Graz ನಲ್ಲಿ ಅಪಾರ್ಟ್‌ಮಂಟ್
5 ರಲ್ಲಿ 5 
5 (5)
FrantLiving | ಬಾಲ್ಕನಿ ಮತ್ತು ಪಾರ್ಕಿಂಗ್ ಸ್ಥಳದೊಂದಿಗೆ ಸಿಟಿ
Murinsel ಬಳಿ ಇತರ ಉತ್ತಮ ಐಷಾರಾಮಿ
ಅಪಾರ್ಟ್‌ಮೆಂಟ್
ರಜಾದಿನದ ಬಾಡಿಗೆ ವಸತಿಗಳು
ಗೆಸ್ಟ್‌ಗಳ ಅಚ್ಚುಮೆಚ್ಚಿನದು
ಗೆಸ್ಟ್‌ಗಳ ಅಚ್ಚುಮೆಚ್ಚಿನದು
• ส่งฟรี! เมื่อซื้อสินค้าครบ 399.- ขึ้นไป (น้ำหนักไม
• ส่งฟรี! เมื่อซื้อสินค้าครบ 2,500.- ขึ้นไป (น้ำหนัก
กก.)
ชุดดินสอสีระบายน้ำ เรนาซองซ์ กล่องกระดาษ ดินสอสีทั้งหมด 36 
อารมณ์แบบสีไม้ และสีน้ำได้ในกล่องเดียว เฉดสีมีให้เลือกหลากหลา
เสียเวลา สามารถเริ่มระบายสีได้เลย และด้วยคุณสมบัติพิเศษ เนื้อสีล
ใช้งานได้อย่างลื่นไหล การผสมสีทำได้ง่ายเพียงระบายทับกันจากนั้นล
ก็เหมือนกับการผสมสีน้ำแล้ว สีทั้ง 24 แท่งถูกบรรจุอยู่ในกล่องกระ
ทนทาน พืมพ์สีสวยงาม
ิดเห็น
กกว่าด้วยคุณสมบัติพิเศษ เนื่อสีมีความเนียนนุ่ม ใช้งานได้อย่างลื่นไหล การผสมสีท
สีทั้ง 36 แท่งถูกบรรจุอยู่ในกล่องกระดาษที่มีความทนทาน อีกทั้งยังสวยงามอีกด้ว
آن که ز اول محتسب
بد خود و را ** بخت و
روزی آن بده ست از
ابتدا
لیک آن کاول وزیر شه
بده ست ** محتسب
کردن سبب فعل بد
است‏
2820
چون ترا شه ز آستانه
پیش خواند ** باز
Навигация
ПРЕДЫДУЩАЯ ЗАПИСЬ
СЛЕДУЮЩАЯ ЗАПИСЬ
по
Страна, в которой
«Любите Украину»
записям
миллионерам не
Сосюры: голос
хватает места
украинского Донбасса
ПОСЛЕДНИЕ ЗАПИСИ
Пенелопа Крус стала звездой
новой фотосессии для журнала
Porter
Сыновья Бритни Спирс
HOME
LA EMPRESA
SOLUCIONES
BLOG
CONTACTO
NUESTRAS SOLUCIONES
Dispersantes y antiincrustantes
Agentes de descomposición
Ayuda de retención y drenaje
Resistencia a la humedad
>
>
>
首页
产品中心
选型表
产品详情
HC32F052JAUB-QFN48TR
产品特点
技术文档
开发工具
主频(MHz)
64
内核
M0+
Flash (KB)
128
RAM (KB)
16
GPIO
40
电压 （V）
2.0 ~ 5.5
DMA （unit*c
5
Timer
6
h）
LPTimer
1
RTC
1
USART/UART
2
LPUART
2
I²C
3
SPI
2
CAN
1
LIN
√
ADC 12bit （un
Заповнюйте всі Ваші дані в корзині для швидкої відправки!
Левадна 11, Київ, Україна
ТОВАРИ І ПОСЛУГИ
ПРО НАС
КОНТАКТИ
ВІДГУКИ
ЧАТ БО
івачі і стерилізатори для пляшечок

________________

Task directions: An exact copy of every record above is required.

Solved problem:
Graz ನಲ್ಲಿ ಅಪಾರ್ಟ್‌ಮಂಟ್
5 ರಲ್ಲಿ 5 
5 (5)
FrantLiving | ಬಾಲ್ಕನಿ ಮತ್ತು ಪಾರ್ಕಿಂಗ್ ಸ್ಥಳದೊಂದಿಗೆ ಸಿಟಿ
Murinsel ಬಳಿ ಇತರ ಉತ್ತಮ ಐಷಾರಾಮಿ
ಅಪಾರ್ಟ್‌ಮೆಂಟ್
ರಜಾದಿನದ ಬಾಡಿಗೆ ವಸತಿಗಳು
ಗೆಸ್ಟ್‌ಗಳ ಅಚ್ಚುಮೆಚ್ಚಿನದು
ಗೆಸ್ಟ್‌ಗಳ ಅಚ್ಚುಮೆಚ್ಚಿನದು
• ส่งฟรี! เมื่อซื้อสินค้าครบ 399.- ขึ้นไป (น้ำหนักไม
• ส่งฟรี! เมื่อซื้อสินค้าครบ 2,500.- ขึ้นไป (น้ำหนัก
กก.)
ชุดดินสอสีระบายน้ำ เรนาซองซ์ กล่องกระดาษ ดินสอสีทั้งหมด 36 
อารมณ์แบบสีไม้ และสีน้ำได้ในกล่องเดียว เฉดสีมีให้เลือกหลากหลา
เสียเวลา สามารถเริ่มระบายสีได้เลย และด้วยคุณสมบัติพิเศษ เนื้อสีล
ใช้งานได้อย่างลื่นไหล การผสมสีทำได้ง่ายเพียงระบายทับกันจากนั้นล
ก็เหมือนกับการผสมสีน้ำแล้ว สีทั้ง 24 แท่งถูกบรรจุอยู่ในกล่องกระ
ทนทาน พืมพ์สีสวยงาม
ิดเห็น
กกว่าด้วยคุณสมบัติพิเศษ เนื่อสีมีความเนียนนุ่ม ใช้งานได้อย่างลื่นไหล การผสมสีท
สีทั้ง 36 แท่งถูกบรรจุอยู่ในกล่องกระดาษที่มีความทนทาน อีกทั้งยังสวยงามอีกด้ว
آن که ز اول محتسب
بد خود و را ** بخت و
روزی آن بده ست از
ابتدا
لیک آن کاول وزیر شه
بده ست ** محتسب
کردن سبب فعل بد
است‏
2820
چون ترا شه ز آستانه
پیش خواند ** باز
Навигация
ПРЕДЫДУЩАЯ ЗАПИСЬ
СЛЕДУЮЩАЯ ЗАПИСЬ
по
Страна, в которой
«Любите Украину»
записям
миллионерам не
Сосюры: голос
хватает места
украинского Донбасса
ПОСЛЕДНИЕ ЗАПИСИ
Пенелопа Крус стала звездой
новой фотосессии для журнала
Porter
Сыновья Бритни Спирс
HOME
LA EMPRESA
SOLUCIONES
BLOG
CONTACTO
NUESTRAS SOLUCIONES
Dispersantes y antiincrustantes
Agentes de descomposición
Ayuda de retención y drenaje
Resistencia a la humedad
>
>
>
首页
产品中心
选型表
产品详情
HC32F052JAUB-QFN48TR
产品特点
技术文档
开发工具
主频(MHz)
64
内核
M0+
Flash (KB)
128
RAM (KB)
16
GPIO
40
电压 （V）
2.0 ~ 5.5
DMA （unit*c
5
Timer
6
h）
LPTimer
1
RTC
1
USART/UART
2
LPUART
2
I²C
3
SPI
2
CAN
1
LIN
√
ADC 12bit （un
Заповнюйте всі Ваші дані в корзині для швидкої відправки!
Левадна 11, Київ, Україна
ТОВАРИ І ПОСЛУГИ
ПРО НАС
КОНТАКТИ
ВІДГУКИ
ЧАТ БО
івачі і стерилізатори для пляшечок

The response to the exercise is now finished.